Big pesticide polluter disguised as big pharma, environmental escalation past the tipping point disguised as a pandemic, quick read-through of abstracts disguised as expertise have been getting on my nerves lately. You could guess that fragile male egos would be the hardest hit, banging their head against the hard walls of patriarchy and eventually against their female tormentors, locked down together, one eternally tormented, one holding the key to a colourful flowery field where Britney Spears sings with Lana del Rey and J-Lo with Amy Winehouse under vanilla skies and girls sip strawberry margaritas whilst painting each other’s nails.
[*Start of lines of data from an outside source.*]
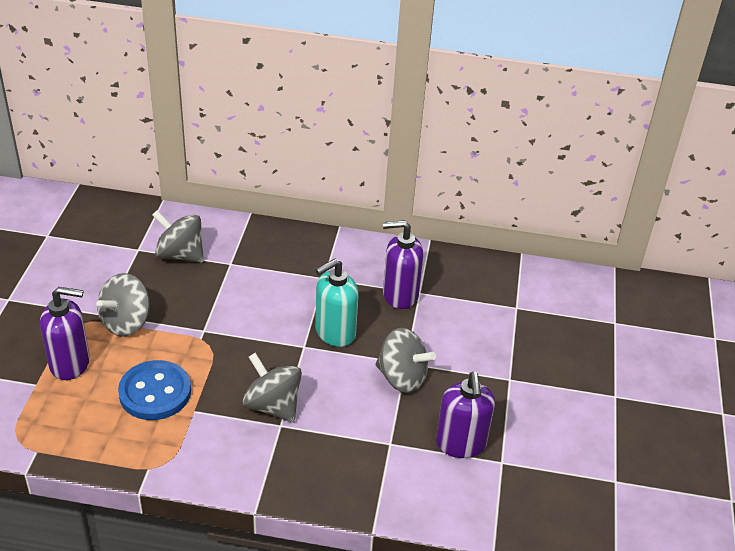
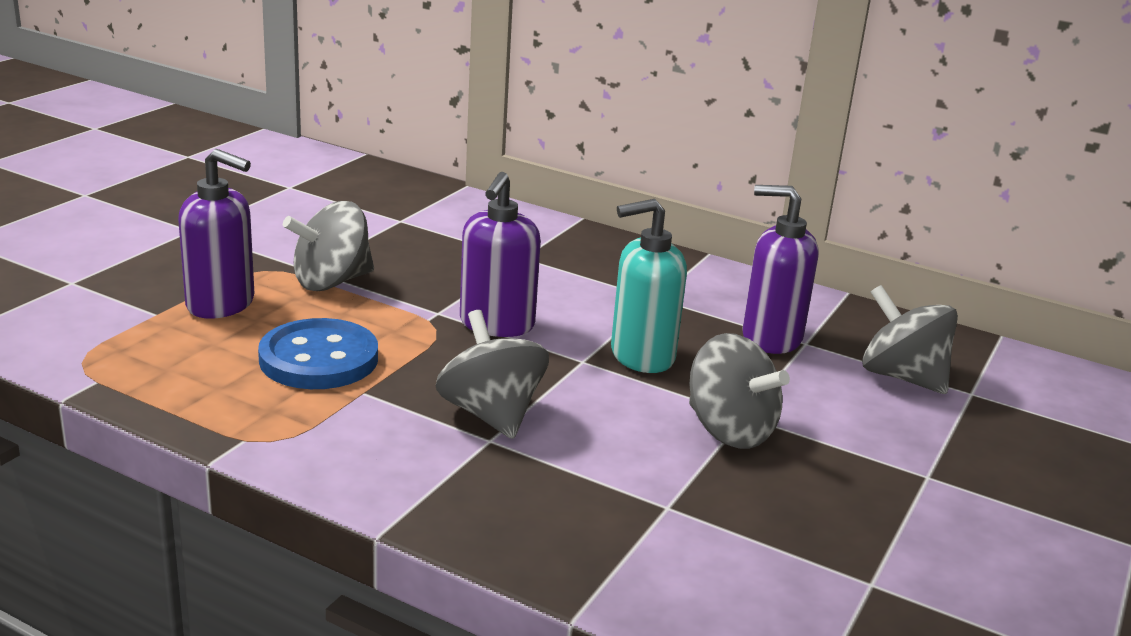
camera: 20 degrees right, 15 degrees down
(180, 255) = (455, 235): grey spinning top -> grey spinning top (902, 377)
(461, 444) = (800, 538): purple soap dispenser -> purple soap dispenser (496, 324)

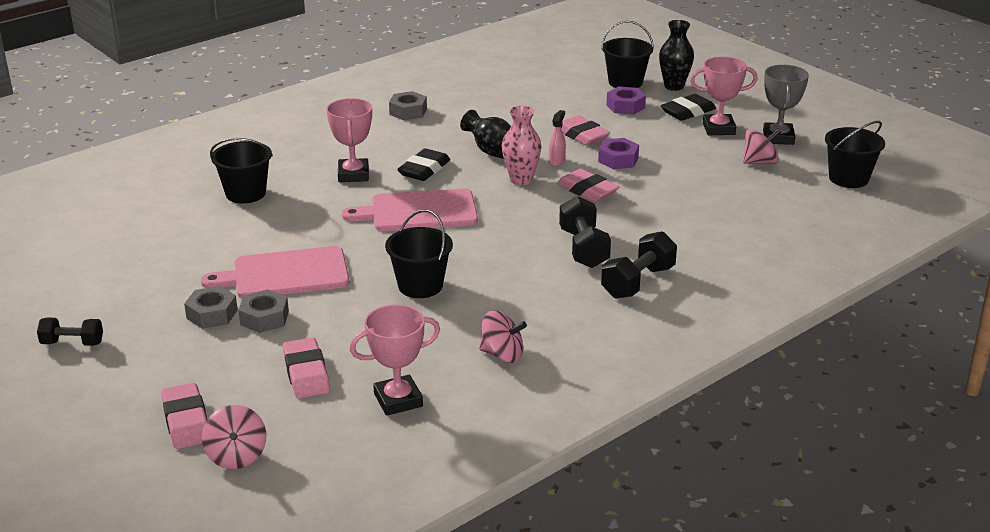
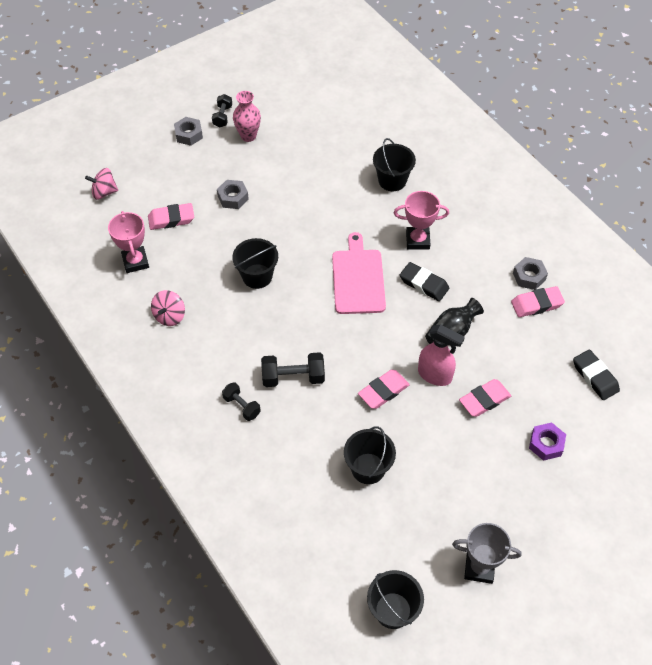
camera: 95 degrees right, 25 degrees up
(186, 421) = (139, 170): pink eraser -> pink eraser (536, 304)
(212, 314) = (241, 173): grey nut -> grey nut (189, 134)
(285, 274) = (282, 206): pink cutting board -> none
(521, 180) = (404, 347): pink vase -> pink vase (248, 136)
(556, 161) = (435, 375): pink spray bottle -> pink spray bottle, size x1.87
(618, 160) = (436, 422): purple nut -> none
(625, 82) = (602, 452): black bucket -> black bucket (368, 468)
(638, 282) = (241, 406): black dumbbell -> black dumbbell, size x0.64
(674, 86) = (595, 495): black vase -> none
(688, 112) = (535, 497): black eraser -> black eraser (595, 377)
(718, 129) = (498, 517): pink trophy -> none
(759, 162) = (429, 538): pink spinning top -> none

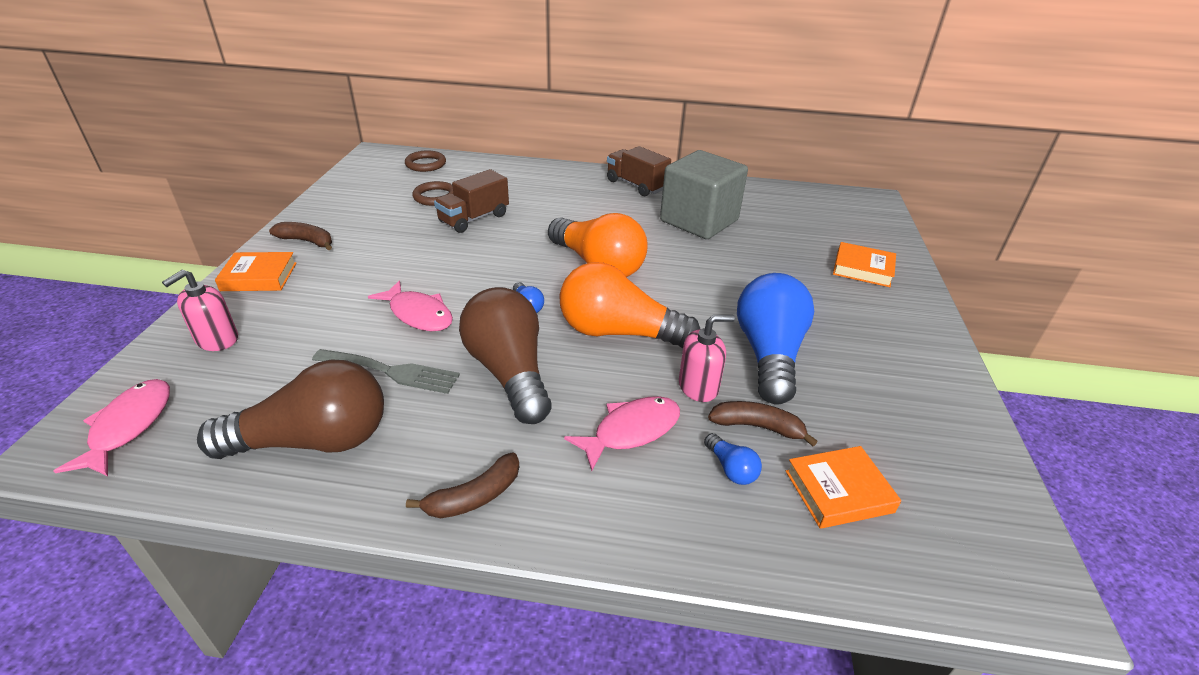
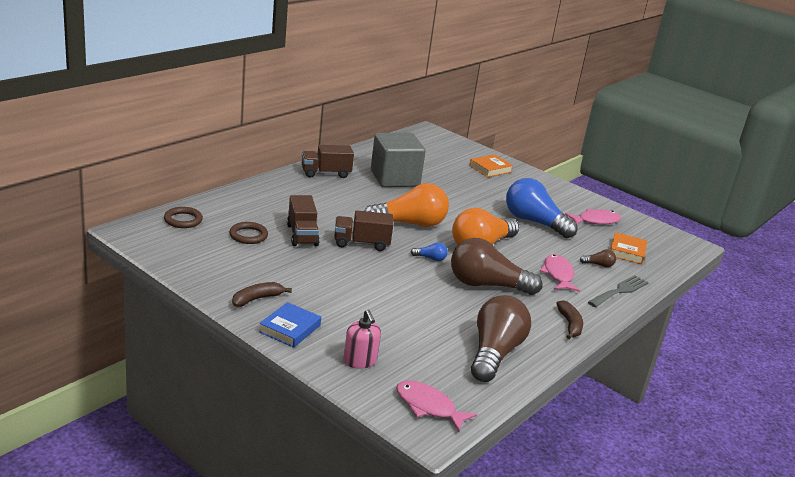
camera: 60 degrees left, 10 degrees down
(259, 277) = (290, 329): orange book -> blue book
(392, 371) = (454, 315): grey fork -> grey fork (620, 291)
(418, 314) = (403, 290): pink fish -> pink fish (596, 221)
(502, 253) = (361, 243): none -> brown truck
(698, 387) = (542, 247): pink soap dispenser -> none
(731, 469) = (598, 265): blue light bulb -> brown light bulb
(757, 427) = (579, 248): brown banana -> none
Even post-mortem, femicide victims run eternally through flower infused fields, while their murderers stay in the eternal prison of their hard-wired brains hanging on that single moment when they finally found the courage to open up their girlfriends and claim the key for themselves. But they found nothing and now they can never figure out whether the key ever existed or whether they were lied to. Aww you little sad femicide humanoids, you can kill, dissect and dismemember like a medieval surgeon, but will you ever understand Jane Goodall and Dian Fossey? Law and order in the face of such mayhem seem so pathetic. Sure, hang on to your hard-wired patriarchy, like that worked before.
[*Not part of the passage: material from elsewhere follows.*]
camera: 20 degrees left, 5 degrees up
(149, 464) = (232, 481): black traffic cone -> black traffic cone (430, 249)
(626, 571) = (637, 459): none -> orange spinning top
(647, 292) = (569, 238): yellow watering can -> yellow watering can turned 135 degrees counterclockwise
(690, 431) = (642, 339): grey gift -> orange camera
I had a shower in the middle of the boiling afternoon city and turned on the AC in the car so I wouldn’t sweat too much. On my way there, I bumped into one of the performers who just popped across the street to buy a beer. I joked that this is my favourite part of the performance but she looked at me blankly. I walked in an abandoned building I suspected had asbestos still lurking around. G. told me they had managed to find oil under this old building and threw a big piece of tar at me, but I dodged it. He kindly led the way to the top of the building through abolishment waste and trash. I was the first there, someone took my picture and smiled. I decided to go buy a coke and get a mat from the car. I kind of wanted to run away, but I didn’t. I laid out the mat and sat down drinking coke, claiming a space from which everyone hopefully leaves unharmed. A boy and a girl came and sat next to me on the mat.

The mayhem I had envisioned started coming to life. They wildly screamed like beasts, throwing and kicking things around. I felt so relieved that I didn’t even feel like I needed a cigarette. Covid was abolished as the least of all dangers present, the asbestos, the holes on the floor, the toxic materials being tossed around, the glass cut flesh rotting in dirt, the lack of shelter and above all the fury, while I comfortably sat in my little cosy corner, felt like some kind of repressed fantasy finally coming to life. And then the two female performers started getting slightly injured, progressively more so. I started frowning. Why didn’t I mind that the male performers had got equally injured? Why was this so unbearable to watch that I even covered my eyes with my hands? Why did I run with a bottle of watter and tissues to help one of the performers and why did she return to the performance after she cleaned her wounds? Why did they continue doing this? I guess I didn’t understand what “this” was. They were breaking their own personal hard-wired patriarchy and then they broke their social identity and finally came their humanity until they had lost their identity altogether and they had become part of their surroundings.

The thing is I kept thinking of the kind of effects their injuries could have and of the ecotoxicology-related long-term effects they might endure, even though I tried to push the thought away repeating “relax, they’re all educated, they probably already know”. Fuck, they don’t have the slightest idea, do they? or do they not care? Then I thought of all the times I had little affectionate encounters with each of them. It was time to walk out. I didn’t even say goodbye to anyone, I just kept thinking of the wet wipes I had in the car and getting there fast.

I rode away, but I knew that this was a warning and either I liked it or not I would return to the toxic things that surround us sooner or later. The pretty field was drenched in blood and poison and instead of Britney Spears, Derrick Barry was there holding my hand and comforting me.